### TASK OBJECTIVE:
Count how many of the lines below contain the string "highest", with case counting, and give only the number.

(Records from a dataset)

-------------------------

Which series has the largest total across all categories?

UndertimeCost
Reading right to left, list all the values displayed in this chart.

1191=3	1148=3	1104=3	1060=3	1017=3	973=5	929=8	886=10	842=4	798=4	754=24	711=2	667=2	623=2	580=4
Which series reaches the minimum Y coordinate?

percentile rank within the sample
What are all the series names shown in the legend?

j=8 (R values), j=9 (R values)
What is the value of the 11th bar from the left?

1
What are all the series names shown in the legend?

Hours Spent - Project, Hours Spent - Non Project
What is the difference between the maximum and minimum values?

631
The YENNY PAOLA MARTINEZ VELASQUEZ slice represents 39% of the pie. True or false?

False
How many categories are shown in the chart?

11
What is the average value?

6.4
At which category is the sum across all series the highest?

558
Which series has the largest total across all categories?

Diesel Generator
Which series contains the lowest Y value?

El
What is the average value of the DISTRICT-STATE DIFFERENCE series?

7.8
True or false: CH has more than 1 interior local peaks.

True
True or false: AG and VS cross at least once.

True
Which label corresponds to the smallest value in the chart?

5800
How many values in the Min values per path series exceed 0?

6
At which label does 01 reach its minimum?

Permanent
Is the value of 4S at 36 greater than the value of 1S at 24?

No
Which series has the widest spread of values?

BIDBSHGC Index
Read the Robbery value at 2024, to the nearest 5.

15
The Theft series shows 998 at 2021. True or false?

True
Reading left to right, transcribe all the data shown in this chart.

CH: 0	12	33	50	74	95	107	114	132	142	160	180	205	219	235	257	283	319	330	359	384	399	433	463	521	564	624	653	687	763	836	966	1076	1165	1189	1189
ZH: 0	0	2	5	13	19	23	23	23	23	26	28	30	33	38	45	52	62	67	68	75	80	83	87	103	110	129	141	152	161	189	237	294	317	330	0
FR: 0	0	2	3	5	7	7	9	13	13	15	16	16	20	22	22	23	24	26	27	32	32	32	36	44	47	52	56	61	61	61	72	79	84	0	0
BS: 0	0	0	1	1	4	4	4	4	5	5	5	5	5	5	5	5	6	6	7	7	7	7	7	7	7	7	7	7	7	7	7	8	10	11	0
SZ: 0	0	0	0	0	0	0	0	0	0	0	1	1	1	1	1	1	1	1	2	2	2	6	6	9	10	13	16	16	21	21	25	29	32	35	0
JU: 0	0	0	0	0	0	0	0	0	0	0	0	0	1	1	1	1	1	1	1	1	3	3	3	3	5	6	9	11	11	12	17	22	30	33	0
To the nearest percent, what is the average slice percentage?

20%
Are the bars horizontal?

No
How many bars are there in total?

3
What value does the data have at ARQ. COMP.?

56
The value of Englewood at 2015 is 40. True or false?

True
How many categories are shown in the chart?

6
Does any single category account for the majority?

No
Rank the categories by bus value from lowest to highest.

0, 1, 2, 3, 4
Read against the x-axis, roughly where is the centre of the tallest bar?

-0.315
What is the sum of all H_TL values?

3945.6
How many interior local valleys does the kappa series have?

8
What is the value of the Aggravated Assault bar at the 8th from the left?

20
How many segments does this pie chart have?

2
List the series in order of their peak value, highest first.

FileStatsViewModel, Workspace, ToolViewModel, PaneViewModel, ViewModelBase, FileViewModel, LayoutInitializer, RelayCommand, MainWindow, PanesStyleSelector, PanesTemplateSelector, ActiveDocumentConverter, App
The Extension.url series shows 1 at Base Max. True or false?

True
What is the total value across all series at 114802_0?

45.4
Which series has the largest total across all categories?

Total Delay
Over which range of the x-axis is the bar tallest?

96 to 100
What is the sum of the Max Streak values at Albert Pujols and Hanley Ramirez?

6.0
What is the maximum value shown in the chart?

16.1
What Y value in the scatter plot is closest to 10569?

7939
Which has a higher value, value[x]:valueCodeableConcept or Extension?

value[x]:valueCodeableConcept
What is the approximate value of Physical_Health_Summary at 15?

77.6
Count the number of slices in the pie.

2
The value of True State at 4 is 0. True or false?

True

-------------------------

### TASK OUTPUT:
3